Passage to read:
--------------------------------------------------
The Western Desert in Egypt is currently the largest oil-producing basin in Egypt, with a production rate of 1.9 million barrels of oil per day (BOPD, Hassan et al., 2023). In the past 10 years, the primary producing layers in the Western Desert have transitioned from the Cretaceous to the Cretaceous–Jurassic–Paleozoic. The Triassic is eroded due to tectonic uplift. Although the Paleozoic in the Western Desert shows deep burial depths of over 4000 m, multiple giant oil and gas fields have been discovered in the past decade, such as the Ptah oil field. The average pay thickness of the Cambrian Shiffah Formation in this field exceeds 40 m, with high production rates. For example, wells Ptah-1 and Ptah-3 yielded production rates of 2350 and 2000 BOPD, respectively (Energy Report, 2015). In 2023, well I in the Shushan Depression showed a pay thickness of over 40 m (av. porosity of 10.7%) for the Shiffah Formation reservoir, with a tested production rate of 1500 BOPD. These findings indicate significant exploration potential in the Paleozoic reservoirs. Previous studies on the Paleozoic of the Western Desert have mainly focused on source rocks (El Matboly et al., 2022) and hydrocarbon migration (Mahmoud et al., 2023). However, the sediment source and formation mechanisms of the Paleozoic reservoirs are limitedly reported. Previous research about the reservoir evolution and distribution in the Western Desert focused on the Mesozoic and Cenozoic (Abdelaziz et al., 2016; Elmahdy et al., 2020; Hakimi et al., 2023; Rifai et al., 2006).
--------------------------------------------------
Work instruction 1: List each well named in the passage on Egypt's Western Desert oil basin, along with the production rate the passage gives for it.
Work instruction 2: Go on with the passage on Egypt's Western Desert oil basin, picking up after its final sentence.

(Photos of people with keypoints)
--------------------------------------------------
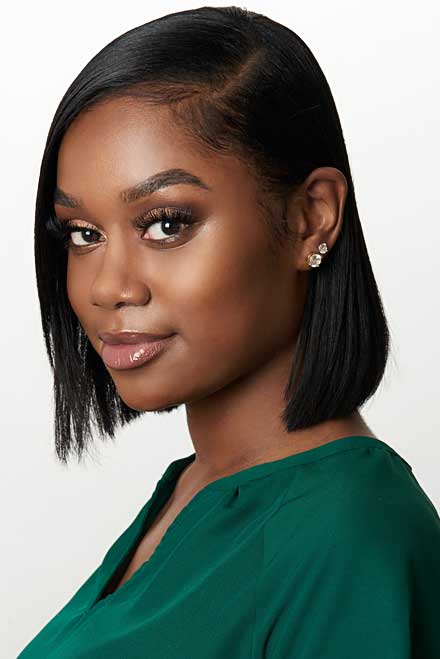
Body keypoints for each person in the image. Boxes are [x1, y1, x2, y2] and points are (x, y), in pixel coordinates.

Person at [18, 5, 440, 658]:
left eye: (165, 223)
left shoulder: (350, 536)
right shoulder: (196, 488)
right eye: (84, 234)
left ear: (310, 219)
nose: (108, 286)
--------------------------------------------------
Answer space 1:
Ptah-1: 2350 BOPD
Ptah-3: 2000 BOPD
Well I (Shushan Depression): 1500 BOPD

Answer space 2:
To solve the above questions, a comprehensive study of the Paleozoic reservoirs in the Western Desert of Egypt is shown here. Detailed petrographic observations, elemental analysis, and petrophysical analysis are performed to generate clear understanding of the sedimentary environment and reservoir evolution. This study aims to (i) elucidate the sediment source of the Paleozoic in the Western Desert; (ii) discuss the effects of sedimentary facies, diagenetic events, and tectonic activity on reservoir evolution; and (iii) indicate the implications for global deep-burial sandstone reservoirs.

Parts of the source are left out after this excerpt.